- **What you will do**:
• 1. Set down the part of the sermon passage below from "But, for example, Jesus" to "in the tombs.", word for word.
• 2. Name every geographic place the sermon passage below mentions by name.

- **Excerpted passage**:
So Jesus showed that He could do that. And one occasion alone should have been monumentally convincing, when he and His coterie of disciples, God in the little flotilla of boats and floated across the northern top of Sea of Galilee. From Capernaum, about the six miles across to the country of the Gerasenes, Gerasa. And they went over there and they ran into the two-men coming down the hill, you remember who were possessed with demons, and the gospel writers focus on one of those men who said his name was Legion because so many demons lived in him.

And as it turned out, we know pretty much how many demons did live in him because Jesus cast those demons into a herd of swine, and the Bible tells us there were two thousand pigs, two thousand demon-possessed pigs. There were at least two thousand demons living in one person, and Jesus banished them all in one split second. And in fact, the demons were so traumatized by Him that they blew their own cover. Demons don’t want to be exposed. And they kept themselves clandestine, certainly didn’t want to be exposed in an environment of Judaism. The demons want everybody to believe that the Jews were following the true religion, and so they were doing their work behind the scenes.

But, for example, Jesus goes into a synagogue and Jesus preaches the gospel in the synagogue, and all of a sudden there’s a guy sitting in the synagogue, and out of him a demons screams out, “What has You to do with us, Son of the Most High God?” And the demon blows his cover because he’s so traumatized by the powerful presence of God. And the guy comes down the hill, he’s come down the hill all the time; he lives in the tombs.

- **Information**:
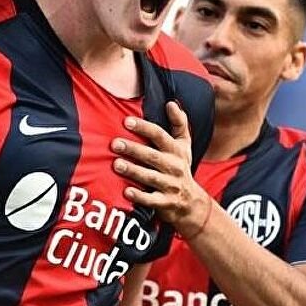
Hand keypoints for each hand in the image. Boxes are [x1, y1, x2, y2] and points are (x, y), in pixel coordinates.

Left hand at [110, 101, 211, 237]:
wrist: (191, 203)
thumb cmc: (181, 168)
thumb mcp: (184, 145)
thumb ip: (179, 123)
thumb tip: (171, 102)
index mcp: (176, 150)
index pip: (159, 135)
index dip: (144, 127)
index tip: (126, 121)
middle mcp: (174, 166)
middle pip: (152, 156)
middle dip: (134, 149)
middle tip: (115, 143)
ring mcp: (170, 185)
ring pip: (150, 177)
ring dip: (133, 170)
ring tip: (116, 164)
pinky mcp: (165, 203)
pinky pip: (151, 199)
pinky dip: (139, 196)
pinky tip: (125, 191)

- **Responses to the tasks**:
• 1.
But, for example, Jesus goes into a synagogue and Jesus preaches the gospel in the synagogue, and all of a sudden there’s a guy sitting in the synagogue, and out of him a demons screams out, “What has You to do with us, Son of the Most High God?” And the demon blows his cover because he’s so traumatized by the powerful presence of God. And the guy comes down the hill, he’s come down the hill all the time; he lives in the tombs.

• 2.
- Sea of Galilee
- Capernaum
- the country of the Gerasenes, also called Gerasa